**To do**
1. List every family member the writer mentions in the publishing memoir.
2. Write out, word for word, the part of the publishing memoir starting at "My earliest memories" and ending at "of my passions.".

**Provided text**
I grew up in a family of publishing. My uncle has a publishing company, and did for all my life. My grandfather was a novelist and my father was an English professor. Reading and writing were not just essential but a beloved family activity.
My earliest memories include helping my grandmother send out catalogs of the books, packing up boxes, and sealing envelopes at the publishing company. I was enamored of the entire business, but I remember asking my uncle, for years, what publishing meant. “So you print the books?” I would ask. “Oh, no? But you write them? Oh, huh.” I eventually figured it out, and since then it has become one of my passions.
I ran my university newspaper for several years, going from Copy Editor to Editor in Chief. I performed many duties including writing more than 70% of the content for two of those years. It’s hard to find writers at an engineering school, so I worked with some professors to encourage students taking humanities courses to flex their writing muscles by working with us. I also ran workshops and attended conferences to hone my journalism skills. My favorite part of the newspaper was the local section that I added, to showcase the city of Newark to students who may not have ventured off campus yet. I put my heart into the section, seeking out new restaurants to review, working with the Newark Museum’s press department, and listing a dozen events each week.
After college, I started a local newsletter of my own. I wrote, published, and distributed each issue myself, from where I worked at the Intrinsic Cafe. Grounds for Inquiry was one of my first publishing successes and I put my heart into it. I worked with my friend and partner at Sneer Campaign, Amanda Wood, who provided illustrations, as well as a printer that was not local. It was something I’d hoped I could continue for years, but having my next job made it a bit more difficult to keep track of and to review local events when I had to be in another city daily on a rigid schedule.

**Extracted entries**
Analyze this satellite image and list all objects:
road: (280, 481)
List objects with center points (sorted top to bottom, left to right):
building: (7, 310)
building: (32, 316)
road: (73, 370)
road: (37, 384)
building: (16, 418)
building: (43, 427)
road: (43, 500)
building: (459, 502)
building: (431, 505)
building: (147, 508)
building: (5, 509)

**Exercise results**
1. uncle, grandfather, father, grandmother

2.
My earliest memories include helping my grandmother send out catalogs of the books, packing up boxes, and sealing envelopes at the publishing company. I was enamored of the entire business, but I remember asking my uncle, for years, what publishing meant. “So you print the books?” I would ask. “Oh, no? But you write them? Oh, huh.” I eventually figured it out, and since then it has become one of my passions.